Je suis médecin. J'ai choisi d'embrasser une profession qui exige disponibilité, empathie, humanisme et dévouement envers la population. En même temps, comme plusieurs, je tiens à un bon équilibre de vie. Et je dois concilier les deux.

Je me retrouve coincée aujourd'hui dans une situation préoccupante d'opposition et de contradiction avec la société qui s'attaque à la profession médicale, sa performance, son professionnalisme et sa rémunération.

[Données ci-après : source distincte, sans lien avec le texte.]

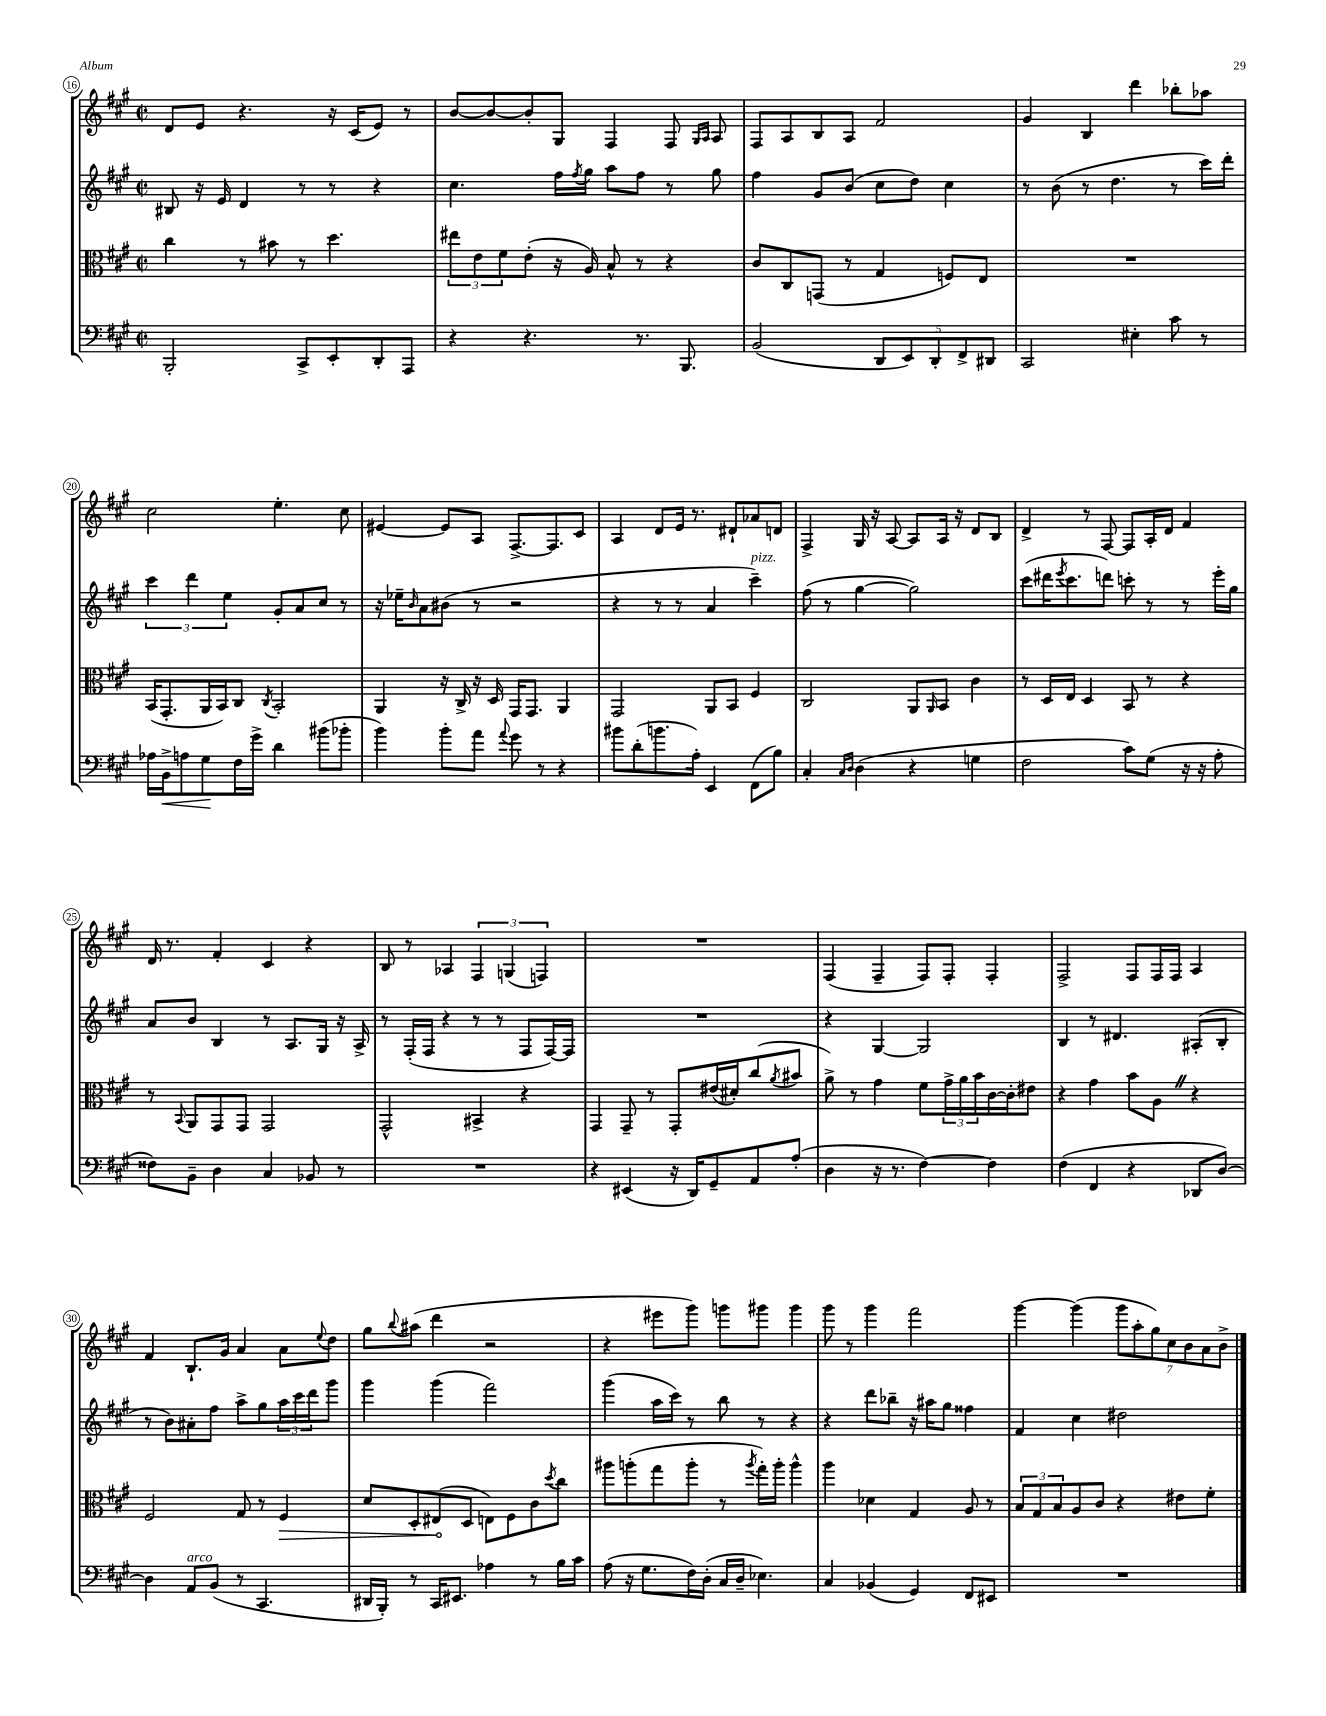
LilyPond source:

<<
\new StaffGroup <<
\new Staff = "s0" {
    \clef treble \key a \major \defaultTimeSignature \time 2/2
    d'8 e'8 r4. r16 cis'16( e'8) r8 |
    b'8~ b'8~ b'8-. gis8 fis4 fis8 \grace { gis16 a16 } a8 |
    fis8 a8 b8 a8 fis'2 |
    gis'4 b4 d'''4 bes''8-. aes''8 |
    cis''2 e''4.-. cis''8 |
    eis'4~ eis'8 a8 fis8.~-> fis8. cis'8 |
    a4 d'8 e'16 r8. dis'8-! aes'8 d'8 |
    fis4-> gis16 r16 a8~ a8 a16 r16 d'8 b8 |
    d'4-> r8 fis8~ fis8 a16-. d'16 fis'4 |
    d'16 r8. fis'4-. cis'4 r4 |
    b8 r8 aes4 \tuplet 3/2 { fis4 g4( f4) } |
    R1 |
    fis4( fis4-- fis8) fis8-. fis4-. |
    fis2-> fis8 fis16 fis16 a4 |
    fis'4 b8.-! gis'16 a'4 a'8 \appoggiatura { e''8 } d''8 |
    gis''8 \appoggiatura { b''8 } ais''8( d'''4 r2 |
    r4 eis'''8 gis'''8) g'''8 gis'''8 gis'''4 |
    gis'''8 r8 gis'''4 fis'''2 |
    gis'''4~ gis'''4( \tuplet 7/4 { gis'''8 a''8-. gis''8) cis''8 b'8 a'8 b'8-> } \bar "|." |
}
\new Staff = "s1" {
    \clef treble \key a \major \defaultTimeSignature \time 2/2
    bis8 r16 e'16 d'4 r8 r8 r4 |
    cis''4. fis''16 \acciaccatura { fis''8 } gis''16 a''8 fis''8 r8 gis''8 |
    fis''4 gis'8 b'8( cis''8 d''8) cis''4 |
    r8 b'8( r8 d''4. r8 cis'''16) d'''16-. |
    \tuplet 3/2 { cis'''4 d'''4 e''4 } gis'8-. a'8 cis''8 r8 |
    r16 ees''16-- \grace { b'16 } a'8 bis'8( r8 r2 |
    r4 r8 r8 a'4 cis'''4--^\markup { \italic "pizz." }) |
    fis''8( r8 gis''4~ gis''2) |
    cis'''8( dis'''16 \acciaccatura { e'''8 } cis'''8. d'''8) c'''8-. r8 r8 e'''16-. gis''16 |
    a'8 b'8 b4 r8 a8. gis16 r16 a16-> |
    r8 fis16-.( fis16 r4 r8 r8 fis8 fis16~) fis16 |
    R1 |
    r4 gis4~ gis2 |
    b4 r8 dis'4. ais8-.( b8-. |
    r8 b'8) ais'8-. fis''8 a''8-> gis''8 \tuplet 3/2 { a''16 cis'''16 d'''16 } gis'''8 |
    gis'''4 gis'''4( fis'''2) |
    gis'''4( a''16 cis'''16) r8 b''8 r8 r4 |
    r4 d'''8 bes''8-- r16 ais''16 gis''8 fisis''4 |
    fis'4 cis''4 dis''2 \bar "|." |
}
\new Staff = "s2" {
    \clef alto \key a \major \defaultTimeSignature \time 2/2
    cis''4 r8 bis'8 r8 d''4. |
    \tuplet 3/2 { eis''8 e'8 fis'8 } e'8-.( r16 a16) b8-^ r8 r4 |
    cis'8 cis8 g,8( r8 gis4 f8) e8 |
    R1 |
    b,16( gis,8.-. a,16 b,16) cis8 \acciaccatura { cis8 } b,2-. |
    a,4 r16 cis16-> r16 d16 gis,16 gis,8. a,4 |
    gis,2 a,8 b,8 fis4 |
    cis2 a,8 \grace { a,16 } b,8 cis'4 |
    r8 d16 e16 d4 b,8 r8 r4 |
    r8 \appoggiatura { b,8 } a,8 gis,8 gis,8 gis,2 |
    gis,2-^ bis,4-> r4 |
    gis,4 gis,8-- r8 gis,8-. eis'16( dis'16-.) cis''8( \acciaccatura { a'8 } bis'8 |
    a'8->) r8 gis'4 fis'8 \tuplet 3/2 { gis'16-> a'16 b'16 } cis'16~ cis'16-. eis'8 |
    r4 gis'4 b'8 a8 \once \override BreathingSign.text = \markup { \musicglyph "scripts.caesura.straight" } \breathe r4 |
    fis2 gis8 r8 \once \override Hairpin.circled-tip = ##t fis4\> |
    d'8 d8-. eis8\!( d8 e8) fis8 cis'8 \acciaccatura { d''8 } cis''8 |
    ais''8 a''8-.( gis''8 a''8-. r8 \acciaccatura { a''8 } gis''16-.) a''16-. a''4-^ |
    a''4 des'4 gis4 a8 r8 |
    \tuplet 3/2 { b8 gis8 b8 } a8 cis'8 r4 eis'8 fis'8-. \bar "|." |
}
\new Staff = "s3" {
    \clef bass \key a \major \defaultTimeSignature \time 2/2
    b,,2-. cis,8-> e,8-. d,8-. a,,8 |
    r4 r4. r8. b,,8. |
    b,2( \tuplet 5/4 { d,8 e,8) d,8-. fis,8-> dis,8 } |
    cis,2 eis4-. cis'8 r8 |
    aes16 b,16->\< a8 gis8\! fis16 gis'16-> d'4 bis'8( bes'8-. |
    b'4) b'8-. a'8 \appoggiatura { a'8 } gis'8 r8 r4 |
    bis'8 d'8-.( b'8. a16-.) e,4 fis,8( b8) |
    cis4-. \grace { cis16 d16 } d4( r4 g4 |
    fis2 cis'8) gis8( r16 r16 a8-. |
    fisis8) b,8-- d4 cis4 bes,8 r8 |
    R1 |
    r4 eis,4( r16 d,16) gis,8-- a,8 a8-.( |
    d4 r16 r8. fis4~) fis4 |
    fis4( fis,4 r4 des,8 d8~) |
    d4 a,8^\markup { \italic "arco" } b,8( r8 cis,4. |
    dis,16 b,,16-.) r8 cis,16 eis,8. aes4 r8 b16 cis'16 |
    a8( r16 gis8. fis16) d16-.( cis16 d16-- ees4.) |
    cis4 bes,4( gis,4) fis,8 eis,8 |
    R1 \bar "|." |
}
>>
>>
\layout { \context { \Score currentBarNumber = #16 \override BarNumber.stencil = #(make-stencil-circler 0.1 0.3 ly:text-interface::print) } }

Le médecin d'aujourd'hui vit dans une société qui souligne l'importance de la qualité de vie et la conciliation famille-travail. Le serment d'Hippocrate, duquel se réclame la profession médicale, exige que le médecin fasse passer son patient bien avant ses intérêts personnels et lui prodigue les meilleurs soins possible. C'est ainsi que le médecin est toujours en opposition avec l'administration et l'État afin de réclamer de meilleurs soins et la meilleure médecine pour son patient.

Au moment où les médecins québécois ont revendiqué un rattrapage salarial par rapport à leurs collègues canadiens, la population les a soutenus, reconnaissant ainsi la valeur de leurs services. Cependant, la société s'attendait à une reddition de compte et exige maintenant qu'en plus des intérêts des patients, le médecin prenne aussi en considération ceux de la société.

Ainsi, la performance des médecins et les attentes de la population envers eux sont liées à l'accès aux soins et à la performance du système de santé. Il n'est donc pas surprenant que la population voie, dans le rapport entre l'attente interminable pour ses soins et les généreuses augmentations salariales, une rupture de contrat.

En échange de privilèges inégalés au sein de la société, telles que l'autonomie professionnelle, l'autorégulation, la reconnaissance et une rémunération élevée, la société exige des obligations auxquelles s'ajoutent maintenant la pérennité et la sauvegarde du bien commun que représente notre système de santé.

En raison de cette rupture de contrat, la société est en droit de demander des comptes.

Cependant, on peut bien réclamer des réformes ou l'augmentation immédiate de la performance, la solution ne passe pas uniquement par l'argent. Le déséquilibre a été engendré, entre autres, par un mode de rémunération qui incite à la multiplication d'actes médicaux, mais qui néglige la pertinence des soins et la performance du système de santé. Ce qu'il faut à la profession médicale, c'est un renouveau professionnel.

À titre de présidente de l'Association médicale du Québec, j'ai pris connaissance de systèmes performants qui existent ailleurs dans le monde. C'est notamment le cas dans les pays scandinaves, comme la Suède et le Danemark, où les médecins et les décideurs collaborent à la gestion du système de santé. La clé de l'efficacité réside principalement dans un facteur : le partage collaboratif pour l'état de santé optimal de la collectivité.

Au Québec, la profession médicale est confrontée à une logique corporatiste et syndicaliste qui engendre nécessairement l'affrontement, mettant en opposition les désirs de l'individu et le bien collectif. Les médecins ont leur part de marché à respecter à l'égard de la société et ceci nécessite que nous sortions de ce climat de confrontation continuelle avec le gouvernement. Il est impératif de revenir à une logique d'intérêt collectif, une logique professionnelle.

La solution à la rupture du contrat social n'est pas de l'ordre de la pensée magique. La pérennité de notre système de santé passe beaucoup plus par des modifications au mode de rémunération qu'à la rémunération elle-même. Pour remplir sa part du contrat, la profession médicale doit changer et mettre la santé de la collectivité au coeur de sa redéfinition. C'est ça, être professionnel.